Microscopic examination of the urinary sediment (MicrExUrSed) +/- Sternheimer-Malbin stain was undertaken in all patients with AKI stage ≥ 2 who were seen on consultation in an inpatient nephrology service during a 6-month period. MicrExUrSed were done on the day of consult (day 1), 48 hours later (day 3) and 96 hours later (day 5). Urinary cast scores (based on Chawla et al and Perazella et al) were assigned to each specimen. Chawla scores (CS) 3-4 and Perazella scores (PS) 2-3 were categorized as consistent with acute tubular injury (ATI), whereas CS 1-2 and PS 0-1 were categorized as non-diagnostic for ATI (non-ATI). Worsening AKI was defined as a rise in serum creatinine (sCr) ≥ 0.3 mg/dL at either day 3 or 5.

Results


At least 2 serial specimens were collected in 60 patients (mean age 58, 32% women, mean sCr at day 1 3.8 mg/dL).

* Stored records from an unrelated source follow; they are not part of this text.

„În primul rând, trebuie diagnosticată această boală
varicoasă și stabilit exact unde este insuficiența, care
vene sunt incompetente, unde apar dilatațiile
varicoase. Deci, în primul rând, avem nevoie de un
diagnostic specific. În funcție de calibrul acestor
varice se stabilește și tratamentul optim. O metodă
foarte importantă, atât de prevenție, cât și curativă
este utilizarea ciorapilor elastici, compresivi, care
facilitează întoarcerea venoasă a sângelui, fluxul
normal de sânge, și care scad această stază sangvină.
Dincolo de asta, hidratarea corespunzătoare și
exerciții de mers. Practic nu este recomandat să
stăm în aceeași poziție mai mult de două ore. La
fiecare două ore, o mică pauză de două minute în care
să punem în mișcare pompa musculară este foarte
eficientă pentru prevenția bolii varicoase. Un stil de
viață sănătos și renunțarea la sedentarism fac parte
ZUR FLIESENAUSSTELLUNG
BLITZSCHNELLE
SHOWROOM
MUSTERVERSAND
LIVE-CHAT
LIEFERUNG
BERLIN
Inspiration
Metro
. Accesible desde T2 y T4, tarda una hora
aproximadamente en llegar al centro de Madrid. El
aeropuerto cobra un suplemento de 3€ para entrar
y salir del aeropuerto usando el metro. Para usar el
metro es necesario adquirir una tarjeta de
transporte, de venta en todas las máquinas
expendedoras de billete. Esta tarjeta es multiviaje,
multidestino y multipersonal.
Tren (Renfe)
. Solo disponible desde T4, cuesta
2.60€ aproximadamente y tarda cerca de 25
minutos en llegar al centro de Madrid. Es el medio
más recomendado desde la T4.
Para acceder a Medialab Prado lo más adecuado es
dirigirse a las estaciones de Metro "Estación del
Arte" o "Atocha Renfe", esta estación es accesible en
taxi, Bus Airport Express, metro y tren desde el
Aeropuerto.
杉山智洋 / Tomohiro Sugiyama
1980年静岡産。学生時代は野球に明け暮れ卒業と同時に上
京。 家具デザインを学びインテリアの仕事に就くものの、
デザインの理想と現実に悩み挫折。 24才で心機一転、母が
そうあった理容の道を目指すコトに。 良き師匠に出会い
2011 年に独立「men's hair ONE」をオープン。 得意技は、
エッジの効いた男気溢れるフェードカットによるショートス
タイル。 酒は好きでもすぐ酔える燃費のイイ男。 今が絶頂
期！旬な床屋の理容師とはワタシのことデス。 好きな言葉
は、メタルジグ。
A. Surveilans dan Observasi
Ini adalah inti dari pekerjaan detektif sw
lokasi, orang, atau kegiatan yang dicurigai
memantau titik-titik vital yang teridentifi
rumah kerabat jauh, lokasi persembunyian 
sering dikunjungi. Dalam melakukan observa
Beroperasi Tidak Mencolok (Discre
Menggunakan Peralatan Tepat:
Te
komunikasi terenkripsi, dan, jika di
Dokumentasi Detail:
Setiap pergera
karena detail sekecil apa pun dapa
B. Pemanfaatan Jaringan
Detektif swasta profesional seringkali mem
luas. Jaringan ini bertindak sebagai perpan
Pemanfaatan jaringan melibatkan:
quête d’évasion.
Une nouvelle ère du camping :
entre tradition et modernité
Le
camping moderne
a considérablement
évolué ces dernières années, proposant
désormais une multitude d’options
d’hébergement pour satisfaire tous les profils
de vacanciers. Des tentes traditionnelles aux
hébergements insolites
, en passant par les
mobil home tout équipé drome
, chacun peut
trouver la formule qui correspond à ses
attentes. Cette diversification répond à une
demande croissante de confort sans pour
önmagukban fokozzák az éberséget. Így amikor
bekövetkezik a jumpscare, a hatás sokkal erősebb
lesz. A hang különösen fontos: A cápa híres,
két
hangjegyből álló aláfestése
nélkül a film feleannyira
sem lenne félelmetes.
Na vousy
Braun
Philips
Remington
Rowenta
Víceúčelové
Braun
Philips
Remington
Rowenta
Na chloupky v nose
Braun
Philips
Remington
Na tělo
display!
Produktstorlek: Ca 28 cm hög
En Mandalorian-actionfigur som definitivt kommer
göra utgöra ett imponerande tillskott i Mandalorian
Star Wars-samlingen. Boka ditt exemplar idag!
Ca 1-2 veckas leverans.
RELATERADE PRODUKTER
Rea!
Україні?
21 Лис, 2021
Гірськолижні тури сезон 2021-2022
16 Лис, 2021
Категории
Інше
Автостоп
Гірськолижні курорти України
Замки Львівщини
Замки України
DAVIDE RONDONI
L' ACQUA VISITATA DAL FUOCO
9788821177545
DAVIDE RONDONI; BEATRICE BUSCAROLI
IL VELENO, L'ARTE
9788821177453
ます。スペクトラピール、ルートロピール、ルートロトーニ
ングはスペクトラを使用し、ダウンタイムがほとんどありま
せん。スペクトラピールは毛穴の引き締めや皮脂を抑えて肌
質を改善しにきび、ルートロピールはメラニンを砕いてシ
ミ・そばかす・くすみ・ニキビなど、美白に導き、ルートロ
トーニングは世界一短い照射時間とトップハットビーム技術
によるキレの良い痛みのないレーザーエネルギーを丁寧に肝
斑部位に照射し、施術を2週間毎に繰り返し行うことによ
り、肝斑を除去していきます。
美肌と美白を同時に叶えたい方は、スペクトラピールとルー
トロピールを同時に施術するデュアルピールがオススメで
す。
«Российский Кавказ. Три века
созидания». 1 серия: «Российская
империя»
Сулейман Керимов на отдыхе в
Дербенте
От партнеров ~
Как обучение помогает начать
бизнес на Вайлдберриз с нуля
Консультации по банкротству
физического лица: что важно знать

Overall, CS and PS category changed over time in 16 (27%) patients, and the change was observed at day 3 in almost all cases (15 of 16). On day 1, a CS and PS consistent with non-ATI was assigned to 31 (52%) patients. Among those 31 patients, CS and PS changed from non-ATI category to ATI in 9 (24%) at day 3. Those 9 patients accounted for 32% of the total 38 with ATI score. Patients with worsening AKI were more likely to change their score from non-ATI to ATI compared to those with stable or improved AKI [relative risk 3.3 (CI: 1.0 – 10.9) for CS (p = 0.047); 8.3 (CI: 1.1 – 63.1) for PS (p = 0.041)].

Conclusion


Serial MicrExUrSed reveals diagnostic findings of ATI otherwise not identified in a single examination, particularly in specimens of patients with worsening AKI. A repeat MicrExUrSed within 48 hours may be warranted in cases of worsening AKI with unclear etiology.